With some modeling accomplished, we aim to reflect on what we identify as a high-quality model and what we are able to learn from this.  We should review our business objective and explore how well we can provide meaningful insight into drivers of used car prices.  Your goal now is to distill your findings and determine whether the earlier phases need revisitation and adjustment or if you have information of value to bring back to your client.

In [None]:
mse = mean_squared_error(y_test, y_pred)
r2 = r2_score(y_test, y_pred)

print(f'Mean Squared Error: {mse:.2f}')
print(f'R^2 Score: {r2:.2f}')

# Visualize the predictions
plt.figure(figsize=(10, 6))
plt.scatter(y_test, y_pred, alpha=0.7)
plt.plot([y.min(), y.max()], [y.min(), y.max()], 'r--')  # Line for perfect prediction
plt.xlabel('True Values')
plt.ylabel('Predictions')
plt.title('True Values vs Predictions')
plt.grid()
plt.show()

### Deployment

Now that we've settled on our models and findings, it is time to deliver the information to the client.  You should organize your work as a basic report that details your primary findings.  Keep in mind that your audience is a group of used car dealers interested in fine-tuning their inventory.

#Executive Summary
This report presents the findings from our analysis of used car pricing based on various features, including manufacturer, model, year, odometer reading, fuel type, and more. We developed and evaluated two regression models—Linear Regression and Random Forest—to predict the selling price of used cars. The objective is to provide insights that can help used car dealers fine-tune their inventory and pricing strategies.

#Introduction
The used car market is competitive, and pricing vehicles accurately is crucial for maximizing profitability. Understanding the factors that influence car pricing can help dealers make informed decisions about their inventory. This report outlines the modeling process, results, and actionable insights derived from the analysis.

Model Selection
We evaluated two regression models:


Linear Regression: A baseline model to understand the linear relationships between features and the target variable (price).
Random Forest Regressor: A more complex model that captures non-linear relationships and interactions between features.
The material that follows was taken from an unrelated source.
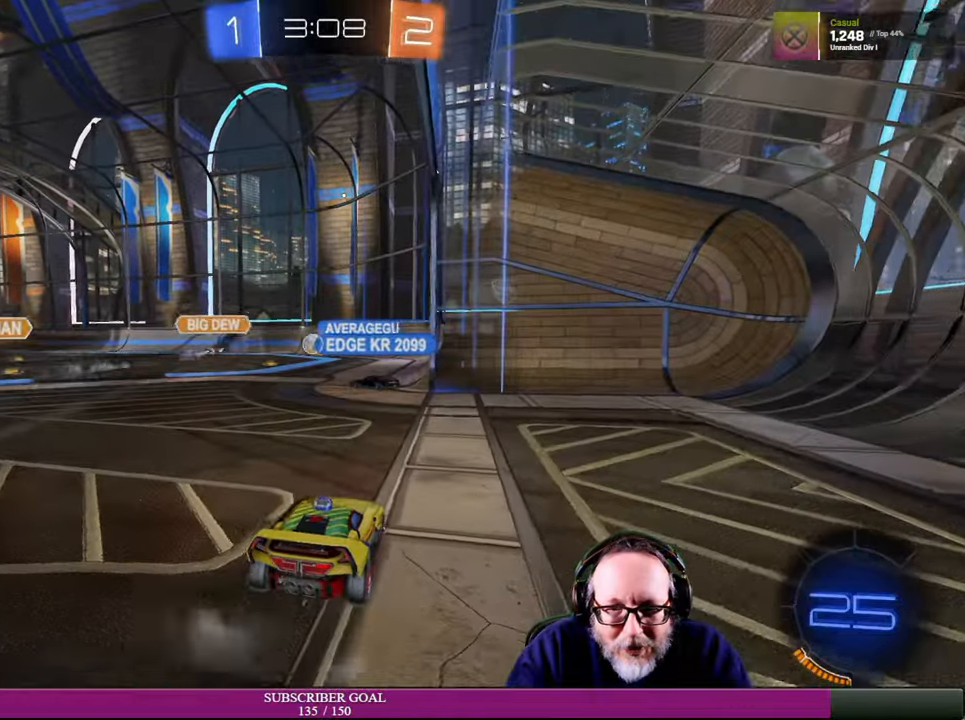
{"buttons": [], "left_stick": "center", "right_stick": "center", "events": [[484, "L2", "up"]]}
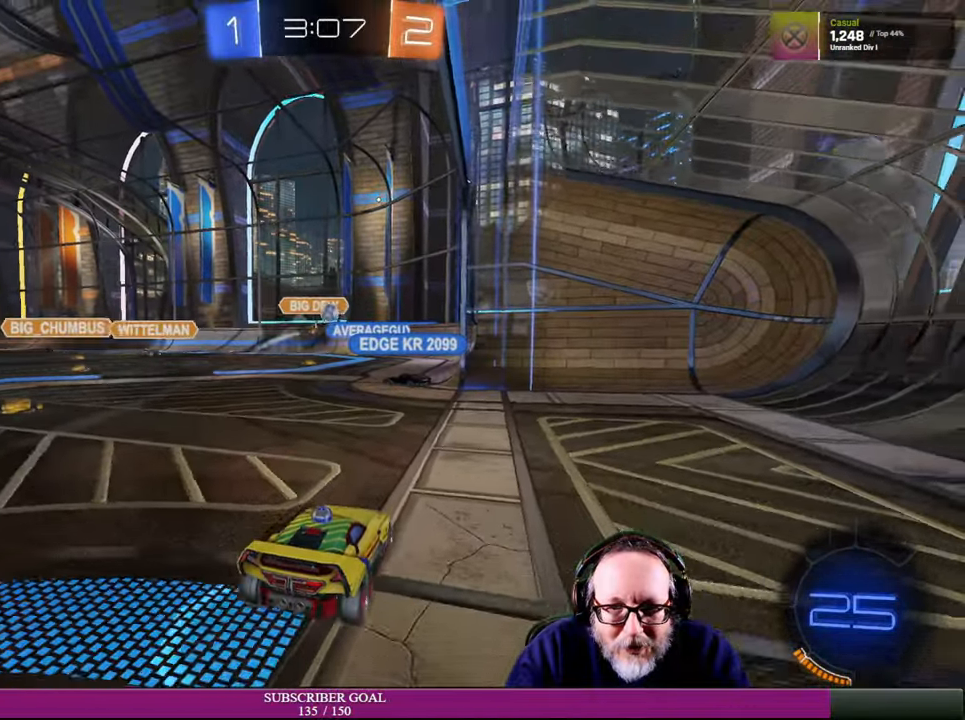
{"buttons": ["R2"], "left_stick": "center", "right_stick": "center", "events": [[417, "R2", "down"]]}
Recommendations for Used Car Dealers
Inventory Optimization: Focus on acquiring vehicles from manufacturers and models that are predicted to retain higher resale values based on the model findings.
Pricing Strategy: Utilize the pricing model to set competitive prices based on the vehicle's features, condition, and market trends.
Regular Updates: Continuously update the model with new data to adapt to market changes and maintain accuracy in pricing predictions.
Feature Awareness: Pay attention to features that significantly impact pricing, such as mileage and year, when evaluating potential inventory.